Small Off-road Engines represent a large population of engines that produce a significant amount of the nation’s gross pollutant emissions. Because of their low-cost, technology advancements for these engines tends to be limited. However, EPA emissions regulations have become more strict forcing manufacturers to improve their engines. Gasoline Direct Injection (GDI) provides a potential solution to improve fuel economy while meeting emissions requirements.
To assess the potential for GDI in small engines, calibrations of GDI and Port-Fuel Injection (PFI) were compared at three speed/load operating conditions in a four-stroke utility engine. Spark timing and equivalence ratio were individually optimized for each fueling system. To identify the lowest possible cost, the low injection pressure limit was determined at each operating condition. At low and part loads, a split-injection strategy was investigated.
For low and part loads, the lowest acceptable injection pressure for GDI was 10 bar. Comparing optimized results showed no fuel consumption advantage for GDI at these conditions. Split-injection testing showed no improvements over single-injection GDI at the low injection pressure.
At high load, knock-limited spark timings were identified for PFI and GDI to provide a boundary for the calibrations. Because of the charge-cooling effect, GDI showed more advanced knock-limited spark timings. The lower injection pressure limit was 15 bar, which came from a limitation in the functionality in the engine controls software. At an injection pressure of 15 bar, the calibrations showed no performance advantage for GDI. At an injection pressure of 60 bar, there was a 4% reduction in fuel consumption and a 4% increase in IMEP for GDI relative to PFI.

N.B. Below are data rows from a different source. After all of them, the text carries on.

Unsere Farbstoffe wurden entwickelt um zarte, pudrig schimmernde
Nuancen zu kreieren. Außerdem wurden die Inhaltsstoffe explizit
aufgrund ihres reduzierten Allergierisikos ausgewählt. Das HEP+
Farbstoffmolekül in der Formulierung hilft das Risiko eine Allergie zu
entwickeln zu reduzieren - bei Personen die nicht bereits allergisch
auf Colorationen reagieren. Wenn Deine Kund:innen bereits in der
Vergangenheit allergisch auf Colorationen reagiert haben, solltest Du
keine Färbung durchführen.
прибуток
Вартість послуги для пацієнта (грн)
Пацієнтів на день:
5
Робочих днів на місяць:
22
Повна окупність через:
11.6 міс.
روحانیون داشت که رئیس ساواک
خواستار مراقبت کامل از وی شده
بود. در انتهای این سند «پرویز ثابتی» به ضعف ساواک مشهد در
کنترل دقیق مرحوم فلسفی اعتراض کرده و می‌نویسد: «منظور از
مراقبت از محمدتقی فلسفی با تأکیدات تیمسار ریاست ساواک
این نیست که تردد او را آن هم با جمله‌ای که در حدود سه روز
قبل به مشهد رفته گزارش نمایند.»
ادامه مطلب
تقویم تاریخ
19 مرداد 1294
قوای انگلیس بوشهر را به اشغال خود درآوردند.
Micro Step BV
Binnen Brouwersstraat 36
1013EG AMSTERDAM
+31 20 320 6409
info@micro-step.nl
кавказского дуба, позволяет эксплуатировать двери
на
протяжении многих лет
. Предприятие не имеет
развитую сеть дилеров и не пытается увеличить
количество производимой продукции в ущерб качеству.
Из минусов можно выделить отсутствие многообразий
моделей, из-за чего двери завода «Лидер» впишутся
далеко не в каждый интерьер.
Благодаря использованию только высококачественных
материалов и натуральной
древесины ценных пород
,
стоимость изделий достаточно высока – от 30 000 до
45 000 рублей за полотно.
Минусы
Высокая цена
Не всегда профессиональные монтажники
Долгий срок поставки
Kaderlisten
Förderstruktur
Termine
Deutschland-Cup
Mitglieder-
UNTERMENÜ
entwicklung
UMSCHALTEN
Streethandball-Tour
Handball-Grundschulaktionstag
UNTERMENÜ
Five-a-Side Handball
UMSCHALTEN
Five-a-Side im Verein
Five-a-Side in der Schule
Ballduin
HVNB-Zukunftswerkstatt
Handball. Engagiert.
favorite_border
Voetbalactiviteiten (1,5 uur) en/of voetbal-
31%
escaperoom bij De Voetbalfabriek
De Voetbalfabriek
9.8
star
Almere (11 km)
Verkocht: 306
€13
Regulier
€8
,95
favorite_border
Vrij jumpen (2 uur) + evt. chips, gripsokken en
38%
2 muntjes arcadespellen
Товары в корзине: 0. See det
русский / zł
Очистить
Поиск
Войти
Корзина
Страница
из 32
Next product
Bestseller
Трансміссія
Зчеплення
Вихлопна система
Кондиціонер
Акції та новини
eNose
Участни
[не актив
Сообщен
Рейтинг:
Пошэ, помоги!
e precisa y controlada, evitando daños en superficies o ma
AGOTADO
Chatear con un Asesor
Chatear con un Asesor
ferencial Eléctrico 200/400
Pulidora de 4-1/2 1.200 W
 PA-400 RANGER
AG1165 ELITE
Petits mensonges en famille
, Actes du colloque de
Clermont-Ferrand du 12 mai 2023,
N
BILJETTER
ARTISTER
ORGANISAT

A high compression ratio piston, which increased the compression ratio from 8.7 to 10.2, was also tested. The low injection pressure limit, which was found to be 15 bar ifor high load. At low load, GDI gave no fuel consumption advantage. For high load at 15 bar, there was no performance advantage for GDI, but at 60 bar, there was a 4% reduction in fuel consumption and a 5% increase in IMEP for GDI relative to PFI.